NAIROBI, Quênia – Milhares de manifestantes inundaram as ruas de várias cidades do Sudão no sábado, disseram ativistas e grupos pró-democracia, denunciando o golpe militar de outubro que colocou em risco os frágeis passos do país em direção à estabilidade e sua tentativa de uma transição democrática após décadas de militares regra.
Os protestos de sábado foram o décimo dia de grandes manifestações no país, enquanto os oponentes do golpe permaneceram desafiadores, apesar da repressão contínua das forças de segurança, repetidamente saindo às ruas semana após semana para exigir o retorno ao governo civil.
Antecipando os protestos de sábado, o autoridades cortam internet móvel a partir das 6h, horário local, de acordo com a organização de monitoramento de internet NetBlocks. Eles também obstruíram as estradas principais da capital, Cartum, e fecharam pontes que ligavam a cidade à cidade vizinha de Omdurman, do outro lado do rio Nilo.
À medida que os protestos começaram, os canais de televisão transmitiram imagens de forças de segurança disparando bombas de gás lacrimogêneo contra os manifestantes que tentavam marchar até o palácio presidencial.
Não houve mortes relatadas até a noite de sábado, mas o Comitê Central de Médicos do Sudão, pró-democracia, disse que as autoridades estavam impedindo ambulâncias e equipes médicas de ajudar os manifestantes.
Mas pelo menos 48 pessoas foram mortos desde o início do golpe, disse o grupo de médicos, com centenas de pessoas feridas em cidades e vilas de todo o país.
“Todas essas medidas confirmam as intenções dos golpistas de enfrentar as procissões com mais violência e brutalidade e para que as violações não sejam documentadas”, disse o grupo em um declaração postada sábado no Facebook.
O grupo de médicos também acusado a polícia de ir a um hospital na cidade oriental de Port Sudan e prender um manifestante ferido e vários médicos que tentaram detê-los.

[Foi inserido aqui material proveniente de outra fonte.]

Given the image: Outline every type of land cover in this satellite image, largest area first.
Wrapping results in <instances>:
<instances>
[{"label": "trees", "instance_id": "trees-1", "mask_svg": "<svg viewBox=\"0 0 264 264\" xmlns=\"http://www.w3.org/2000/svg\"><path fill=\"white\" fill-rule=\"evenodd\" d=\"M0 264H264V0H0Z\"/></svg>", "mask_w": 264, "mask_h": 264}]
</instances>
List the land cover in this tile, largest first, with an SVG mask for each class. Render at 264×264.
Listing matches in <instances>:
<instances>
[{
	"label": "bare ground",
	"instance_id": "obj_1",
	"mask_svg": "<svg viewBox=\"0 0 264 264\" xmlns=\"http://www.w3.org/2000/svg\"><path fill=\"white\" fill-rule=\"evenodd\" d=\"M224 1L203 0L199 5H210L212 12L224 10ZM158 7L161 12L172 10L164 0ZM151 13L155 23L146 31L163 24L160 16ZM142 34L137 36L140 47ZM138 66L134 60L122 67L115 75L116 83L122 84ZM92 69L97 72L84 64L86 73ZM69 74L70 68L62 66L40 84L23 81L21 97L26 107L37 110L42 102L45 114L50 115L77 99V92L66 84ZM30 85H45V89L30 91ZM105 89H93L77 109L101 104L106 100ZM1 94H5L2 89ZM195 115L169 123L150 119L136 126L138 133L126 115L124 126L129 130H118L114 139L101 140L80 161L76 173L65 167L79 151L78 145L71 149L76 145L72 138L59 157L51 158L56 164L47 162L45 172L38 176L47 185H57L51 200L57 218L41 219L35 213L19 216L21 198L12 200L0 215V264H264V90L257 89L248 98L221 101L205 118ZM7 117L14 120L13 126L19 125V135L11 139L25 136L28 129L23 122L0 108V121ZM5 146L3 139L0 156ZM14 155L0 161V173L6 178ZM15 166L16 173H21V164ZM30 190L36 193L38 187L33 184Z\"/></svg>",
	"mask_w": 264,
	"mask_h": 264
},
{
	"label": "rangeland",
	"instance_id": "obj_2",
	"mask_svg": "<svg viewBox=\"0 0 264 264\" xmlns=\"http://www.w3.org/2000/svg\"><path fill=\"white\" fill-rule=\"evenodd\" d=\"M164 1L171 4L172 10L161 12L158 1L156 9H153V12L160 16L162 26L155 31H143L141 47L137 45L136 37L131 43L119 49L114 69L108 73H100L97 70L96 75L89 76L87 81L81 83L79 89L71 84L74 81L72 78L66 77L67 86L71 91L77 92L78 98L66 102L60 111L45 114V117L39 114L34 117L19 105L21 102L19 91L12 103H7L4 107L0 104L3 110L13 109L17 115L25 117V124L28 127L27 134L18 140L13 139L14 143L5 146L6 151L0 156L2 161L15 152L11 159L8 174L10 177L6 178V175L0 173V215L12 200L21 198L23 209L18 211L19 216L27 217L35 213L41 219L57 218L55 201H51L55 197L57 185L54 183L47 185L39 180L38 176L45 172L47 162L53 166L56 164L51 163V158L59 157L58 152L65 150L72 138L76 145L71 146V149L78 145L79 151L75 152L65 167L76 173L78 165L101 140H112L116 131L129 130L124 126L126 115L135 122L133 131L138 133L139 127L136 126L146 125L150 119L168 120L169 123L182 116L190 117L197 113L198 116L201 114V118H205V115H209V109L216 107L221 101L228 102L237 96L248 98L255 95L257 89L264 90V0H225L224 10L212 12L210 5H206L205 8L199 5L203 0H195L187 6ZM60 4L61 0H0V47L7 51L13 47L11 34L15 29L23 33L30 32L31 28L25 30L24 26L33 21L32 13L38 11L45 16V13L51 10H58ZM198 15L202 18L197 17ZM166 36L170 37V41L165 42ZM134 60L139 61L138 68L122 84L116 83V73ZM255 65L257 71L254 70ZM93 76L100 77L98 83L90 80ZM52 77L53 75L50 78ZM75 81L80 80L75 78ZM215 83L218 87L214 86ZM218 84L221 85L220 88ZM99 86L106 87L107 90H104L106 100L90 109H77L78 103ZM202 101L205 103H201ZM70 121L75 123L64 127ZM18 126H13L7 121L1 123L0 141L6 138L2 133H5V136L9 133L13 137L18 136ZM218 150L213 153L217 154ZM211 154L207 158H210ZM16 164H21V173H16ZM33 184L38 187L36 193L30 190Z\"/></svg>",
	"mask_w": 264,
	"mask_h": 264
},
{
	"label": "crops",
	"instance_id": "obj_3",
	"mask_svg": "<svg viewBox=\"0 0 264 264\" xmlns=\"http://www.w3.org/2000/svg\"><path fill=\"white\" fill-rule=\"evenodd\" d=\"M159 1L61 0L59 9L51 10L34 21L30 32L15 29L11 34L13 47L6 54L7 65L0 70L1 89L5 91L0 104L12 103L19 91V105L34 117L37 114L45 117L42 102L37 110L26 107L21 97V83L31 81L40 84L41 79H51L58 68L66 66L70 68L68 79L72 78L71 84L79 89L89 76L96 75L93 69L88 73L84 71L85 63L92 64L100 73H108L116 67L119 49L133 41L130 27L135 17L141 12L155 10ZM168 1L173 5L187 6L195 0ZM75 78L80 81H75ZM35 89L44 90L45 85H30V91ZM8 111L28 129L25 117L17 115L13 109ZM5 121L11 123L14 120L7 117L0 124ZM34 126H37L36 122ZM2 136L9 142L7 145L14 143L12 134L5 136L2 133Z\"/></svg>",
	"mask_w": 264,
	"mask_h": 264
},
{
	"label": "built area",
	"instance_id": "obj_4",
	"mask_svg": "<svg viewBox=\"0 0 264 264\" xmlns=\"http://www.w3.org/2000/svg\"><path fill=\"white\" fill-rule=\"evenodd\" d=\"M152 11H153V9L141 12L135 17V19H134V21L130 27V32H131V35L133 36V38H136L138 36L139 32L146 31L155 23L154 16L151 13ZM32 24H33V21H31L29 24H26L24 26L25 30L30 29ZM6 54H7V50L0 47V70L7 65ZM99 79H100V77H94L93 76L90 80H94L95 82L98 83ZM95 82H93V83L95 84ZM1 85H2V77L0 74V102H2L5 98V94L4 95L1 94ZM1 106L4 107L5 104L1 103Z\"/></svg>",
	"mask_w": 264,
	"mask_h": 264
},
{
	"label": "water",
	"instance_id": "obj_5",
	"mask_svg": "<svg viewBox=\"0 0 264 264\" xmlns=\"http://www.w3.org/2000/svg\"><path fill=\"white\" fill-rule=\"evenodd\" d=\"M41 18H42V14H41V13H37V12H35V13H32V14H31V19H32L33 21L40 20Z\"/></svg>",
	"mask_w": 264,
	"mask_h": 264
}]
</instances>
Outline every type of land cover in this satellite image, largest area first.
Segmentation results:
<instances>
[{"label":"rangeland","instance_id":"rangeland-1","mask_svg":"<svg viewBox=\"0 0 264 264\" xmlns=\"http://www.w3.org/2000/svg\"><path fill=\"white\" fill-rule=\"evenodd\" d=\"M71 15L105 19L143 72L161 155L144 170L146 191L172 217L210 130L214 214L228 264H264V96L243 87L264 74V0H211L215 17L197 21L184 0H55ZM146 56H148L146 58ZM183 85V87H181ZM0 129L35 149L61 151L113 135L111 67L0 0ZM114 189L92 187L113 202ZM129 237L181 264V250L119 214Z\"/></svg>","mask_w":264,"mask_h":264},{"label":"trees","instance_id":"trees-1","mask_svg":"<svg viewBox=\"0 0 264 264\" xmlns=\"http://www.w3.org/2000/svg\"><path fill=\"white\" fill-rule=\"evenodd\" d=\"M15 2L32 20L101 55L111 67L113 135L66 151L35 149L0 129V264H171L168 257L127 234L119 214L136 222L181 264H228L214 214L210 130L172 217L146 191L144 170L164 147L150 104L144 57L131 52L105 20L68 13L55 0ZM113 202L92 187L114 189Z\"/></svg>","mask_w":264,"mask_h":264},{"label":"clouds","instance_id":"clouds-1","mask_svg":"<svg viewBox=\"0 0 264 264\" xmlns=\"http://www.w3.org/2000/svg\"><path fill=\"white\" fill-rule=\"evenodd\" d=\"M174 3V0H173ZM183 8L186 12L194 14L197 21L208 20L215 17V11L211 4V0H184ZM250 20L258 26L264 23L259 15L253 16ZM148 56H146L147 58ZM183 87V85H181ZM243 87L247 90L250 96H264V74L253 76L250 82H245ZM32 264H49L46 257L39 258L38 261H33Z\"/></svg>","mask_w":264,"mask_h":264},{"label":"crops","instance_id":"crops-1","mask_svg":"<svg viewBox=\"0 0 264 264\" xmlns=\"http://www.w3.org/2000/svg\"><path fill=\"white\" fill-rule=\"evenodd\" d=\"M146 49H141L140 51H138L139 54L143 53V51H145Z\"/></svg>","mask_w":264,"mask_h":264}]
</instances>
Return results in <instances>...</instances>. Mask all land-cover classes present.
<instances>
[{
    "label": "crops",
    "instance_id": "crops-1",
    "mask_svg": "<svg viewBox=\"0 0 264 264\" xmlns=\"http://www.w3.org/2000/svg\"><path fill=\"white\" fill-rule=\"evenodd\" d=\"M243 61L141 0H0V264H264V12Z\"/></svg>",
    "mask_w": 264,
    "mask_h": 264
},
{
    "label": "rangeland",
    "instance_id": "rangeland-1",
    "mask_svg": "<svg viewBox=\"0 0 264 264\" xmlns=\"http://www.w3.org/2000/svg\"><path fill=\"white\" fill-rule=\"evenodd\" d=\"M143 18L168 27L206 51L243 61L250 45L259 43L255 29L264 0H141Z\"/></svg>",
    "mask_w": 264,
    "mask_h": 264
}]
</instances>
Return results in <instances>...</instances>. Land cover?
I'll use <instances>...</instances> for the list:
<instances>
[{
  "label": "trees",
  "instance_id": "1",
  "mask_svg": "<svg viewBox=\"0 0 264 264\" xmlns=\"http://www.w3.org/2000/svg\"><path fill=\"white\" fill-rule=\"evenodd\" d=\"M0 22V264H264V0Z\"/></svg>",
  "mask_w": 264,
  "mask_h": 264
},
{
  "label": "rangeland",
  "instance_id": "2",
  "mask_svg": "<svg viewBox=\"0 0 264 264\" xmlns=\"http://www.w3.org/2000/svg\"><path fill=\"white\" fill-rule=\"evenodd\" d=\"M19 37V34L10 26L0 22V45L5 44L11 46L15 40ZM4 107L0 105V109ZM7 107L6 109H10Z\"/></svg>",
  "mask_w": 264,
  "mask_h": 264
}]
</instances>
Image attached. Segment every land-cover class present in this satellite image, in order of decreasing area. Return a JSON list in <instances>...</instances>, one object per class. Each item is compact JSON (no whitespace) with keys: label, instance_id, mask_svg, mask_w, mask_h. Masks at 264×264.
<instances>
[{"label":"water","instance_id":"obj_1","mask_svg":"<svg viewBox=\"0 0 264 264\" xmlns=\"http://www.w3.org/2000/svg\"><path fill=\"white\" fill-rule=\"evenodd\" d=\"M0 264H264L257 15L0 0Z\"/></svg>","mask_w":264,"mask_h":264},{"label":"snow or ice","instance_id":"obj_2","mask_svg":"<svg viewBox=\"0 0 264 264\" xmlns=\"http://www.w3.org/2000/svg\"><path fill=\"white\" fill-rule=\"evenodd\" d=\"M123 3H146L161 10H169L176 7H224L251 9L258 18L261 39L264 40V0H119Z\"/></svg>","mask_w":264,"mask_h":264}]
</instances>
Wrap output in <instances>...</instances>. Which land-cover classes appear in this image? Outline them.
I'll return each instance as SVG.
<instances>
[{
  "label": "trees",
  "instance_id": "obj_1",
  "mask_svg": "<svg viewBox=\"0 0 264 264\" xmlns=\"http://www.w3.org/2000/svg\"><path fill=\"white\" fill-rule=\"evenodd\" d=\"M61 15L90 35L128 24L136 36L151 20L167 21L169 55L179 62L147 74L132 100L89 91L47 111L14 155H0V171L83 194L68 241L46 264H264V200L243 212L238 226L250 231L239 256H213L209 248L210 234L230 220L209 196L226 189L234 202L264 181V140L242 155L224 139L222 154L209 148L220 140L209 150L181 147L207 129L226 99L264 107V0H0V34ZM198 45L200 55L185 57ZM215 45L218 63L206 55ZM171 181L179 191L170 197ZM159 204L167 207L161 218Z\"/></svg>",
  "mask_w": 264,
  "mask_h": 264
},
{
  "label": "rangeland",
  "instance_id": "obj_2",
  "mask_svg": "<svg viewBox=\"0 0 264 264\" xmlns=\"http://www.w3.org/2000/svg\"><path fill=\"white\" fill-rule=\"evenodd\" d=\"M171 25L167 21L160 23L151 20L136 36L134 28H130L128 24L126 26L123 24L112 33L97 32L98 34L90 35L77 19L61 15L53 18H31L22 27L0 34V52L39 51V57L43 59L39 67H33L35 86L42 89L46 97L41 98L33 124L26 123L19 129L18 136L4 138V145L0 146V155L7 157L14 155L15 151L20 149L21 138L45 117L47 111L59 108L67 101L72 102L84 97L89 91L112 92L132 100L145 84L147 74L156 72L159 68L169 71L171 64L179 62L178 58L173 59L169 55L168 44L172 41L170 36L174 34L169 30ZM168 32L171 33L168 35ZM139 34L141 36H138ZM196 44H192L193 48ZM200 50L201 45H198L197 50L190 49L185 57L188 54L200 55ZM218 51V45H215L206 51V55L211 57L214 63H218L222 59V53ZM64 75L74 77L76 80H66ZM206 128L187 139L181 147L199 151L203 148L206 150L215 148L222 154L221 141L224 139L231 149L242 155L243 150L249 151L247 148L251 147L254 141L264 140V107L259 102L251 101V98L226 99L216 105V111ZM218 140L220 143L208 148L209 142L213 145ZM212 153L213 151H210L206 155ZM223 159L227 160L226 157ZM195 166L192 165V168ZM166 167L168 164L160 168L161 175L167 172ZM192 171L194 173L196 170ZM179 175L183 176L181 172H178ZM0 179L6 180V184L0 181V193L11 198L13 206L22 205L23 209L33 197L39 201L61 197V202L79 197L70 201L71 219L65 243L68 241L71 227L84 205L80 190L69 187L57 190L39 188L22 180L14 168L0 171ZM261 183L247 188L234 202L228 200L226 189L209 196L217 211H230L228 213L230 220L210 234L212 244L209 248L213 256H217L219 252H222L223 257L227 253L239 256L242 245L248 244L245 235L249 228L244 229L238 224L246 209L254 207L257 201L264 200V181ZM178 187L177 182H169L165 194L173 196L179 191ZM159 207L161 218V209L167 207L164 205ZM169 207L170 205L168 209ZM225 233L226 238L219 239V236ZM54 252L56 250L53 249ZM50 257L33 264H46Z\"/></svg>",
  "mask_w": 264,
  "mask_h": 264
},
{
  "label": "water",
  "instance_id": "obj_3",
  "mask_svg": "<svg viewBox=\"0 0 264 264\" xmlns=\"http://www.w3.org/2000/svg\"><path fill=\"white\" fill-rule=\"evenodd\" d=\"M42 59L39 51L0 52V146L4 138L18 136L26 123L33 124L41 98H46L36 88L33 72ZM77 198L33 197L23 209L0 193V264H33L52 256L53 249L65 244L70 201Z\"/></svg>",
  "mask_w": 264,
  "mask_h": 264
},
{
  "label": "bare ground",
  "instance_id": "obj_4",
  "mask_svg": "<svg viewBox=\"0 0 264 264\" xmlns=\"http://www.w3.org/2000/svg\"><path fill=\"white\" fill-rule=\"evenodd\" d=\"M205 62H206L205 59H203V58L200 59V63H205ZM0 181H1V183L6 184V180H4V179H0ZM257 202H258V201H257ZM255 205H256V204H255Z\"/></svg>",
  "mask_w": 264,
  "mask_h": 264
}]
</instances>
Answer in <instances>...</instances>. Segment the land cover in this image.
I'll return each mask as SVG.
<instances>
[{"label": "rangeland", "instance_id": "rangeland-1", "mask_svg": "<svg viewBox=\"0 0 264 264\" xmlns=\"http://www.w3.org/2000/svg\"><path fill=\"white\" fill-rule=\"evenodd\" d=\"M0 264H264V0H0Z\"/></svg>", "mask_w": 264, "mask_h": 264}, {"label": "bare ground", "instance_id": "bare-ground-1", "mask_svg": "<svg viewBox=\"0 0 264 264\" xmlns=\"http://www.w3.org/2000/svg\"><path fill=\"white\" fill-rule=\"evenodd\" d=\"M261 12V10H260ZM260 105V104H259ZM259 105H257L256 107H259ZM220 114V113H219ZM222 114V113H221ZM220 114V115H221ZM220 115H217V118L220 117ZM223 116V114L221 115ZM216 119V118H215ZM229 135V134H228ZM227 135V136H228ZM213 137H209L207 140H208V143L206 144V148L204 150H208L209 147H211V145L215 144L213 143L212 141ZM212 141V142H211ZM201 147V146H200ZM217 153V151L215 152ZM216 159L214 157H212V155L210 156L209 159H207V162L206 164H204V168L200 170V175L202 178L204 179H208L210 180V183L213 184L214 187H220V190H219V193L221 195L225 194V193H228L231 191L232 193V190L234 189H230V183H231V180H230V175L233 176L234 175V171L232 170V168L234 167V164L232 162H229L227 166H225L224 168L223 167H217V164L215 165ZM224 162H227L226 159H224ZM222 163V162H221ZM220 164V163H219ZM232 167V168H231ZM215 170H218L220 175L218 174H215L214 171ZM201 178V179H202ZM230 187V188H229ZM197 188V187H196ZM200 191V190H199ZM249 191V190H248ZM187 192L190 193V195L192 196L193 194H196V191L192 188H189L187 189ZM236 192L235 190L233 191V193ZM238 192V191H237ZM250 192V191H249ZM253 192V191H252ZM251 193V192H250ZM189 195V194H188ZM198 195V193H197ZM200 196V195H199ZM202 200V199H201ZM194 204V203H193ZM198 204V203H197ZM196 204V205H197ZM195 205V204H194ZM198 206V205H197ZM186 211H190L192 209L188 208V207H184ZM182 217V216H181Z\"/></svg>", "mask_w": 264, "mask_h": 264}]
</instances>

Na noite de sábado, a Associação de Profissionais do Sudão, uma coalizão de sindicatos pró-democracia, acusou as forças de segurança de usar “força excessiva e violência imprudente” e de deter civis aleatoriamente. Em um comunicado postado no Facebook, pediu aos advogados que fossem aos centros de detenção e delegacias de polícia para ajudar a libertar os detidos.
Desde o golpe, o Sudão tem sido dominado por protestos generalizados e quase contínuos denunciando o golpe militar de 25 de outubro junto com o acordo de 21 de novembro com os militares que reintegraram o primeiro-ministro Abdalla Hamdok ao poder.
Hamdok voltou ao gabinete do primeiro-ministro no final de novembro, após quatro semanas de prisão domiciliar, mas somente depois de ter assinado um novo acordo de divisão de poder com os líderes militares que o depuseram.
“Precisamos acabar com o derramamento de sangue”, declarou o Sr. Hamdok na época.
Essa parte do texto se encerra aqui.